(MATERIAL SUPPLIED Opens)

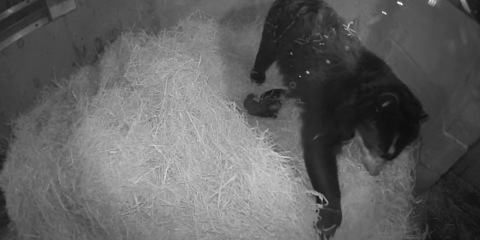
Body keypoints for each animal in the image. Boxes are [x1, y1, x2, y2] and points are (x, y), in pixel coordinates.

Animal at [246, 0, 430, 238]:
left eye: (391, 156)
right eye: (378, 147)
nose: (374, 172)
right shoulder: (329, 104)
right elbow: (319, 148)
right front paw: (329, 220)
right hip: (278, 24)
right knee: (267, 46)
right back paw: (258, 74)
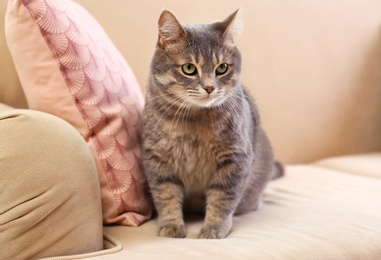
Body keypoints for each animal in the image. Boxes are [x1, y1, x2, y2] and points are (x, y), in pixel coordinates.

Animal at [141, 9, 280, 239]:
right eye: (189, 68)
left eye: (222, 68)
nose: (209, 88)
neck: (194, 121)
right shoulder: (157, 160)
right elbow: (166, 196)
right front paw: (171, 226)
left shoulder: (235, 160)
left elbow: (222, 200)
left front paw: (213, 229)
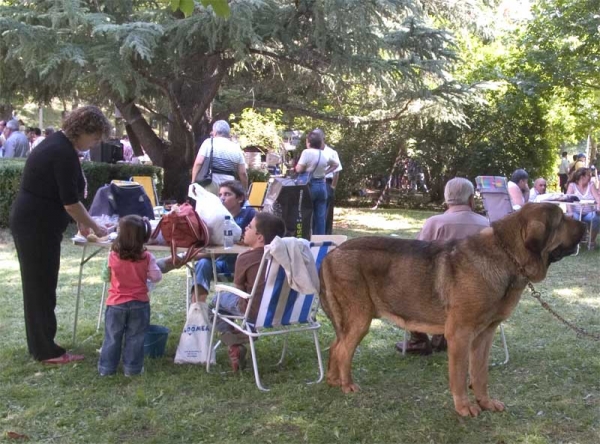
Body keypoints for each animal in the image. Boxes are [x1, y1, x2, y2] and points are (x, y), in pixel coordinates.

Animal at [322, 203, 584, 418]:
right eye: (562, 220)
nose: (584, 225)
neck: (507, 255)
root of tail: (331, 253)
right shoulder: (460, 334)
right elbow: (459, 375)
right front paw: (464, 407)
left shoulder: (485, 335)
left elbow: (479, 374)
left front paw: (485, 402)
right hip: (359, 318)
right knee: (343, 350)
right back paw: (347, 385)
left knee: (335, 346)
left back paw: (333, 381)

(MATERIAL SUPPLIED Closes)

> WHAT TO PRODUCE:
Give again the stretch of the entries above that begins at the line with "right eye: (189, 68)" and ends at the line with "nose: (584, 225)", word for word, with no pictures.

> REPLY:
right eye: (189, 68)
left eye: (222, 68)
nose: (209, 88)
neck: (194, 121)
right shoulder: (157, 160)
right elbow: (166, 196)
right front paw: (171, 226)
left shoulder: (235, 160)
left elbow: (222, 200)
left front paw: (213, 229)
Body keypoints for each animal in the image. Boxes are [x1, y1, x2, y2] and points are (x, y), in pixel coordinates.

Animal at [322, 203, 584, 418]:
right eye: (562, 220)
nose: (584, 225)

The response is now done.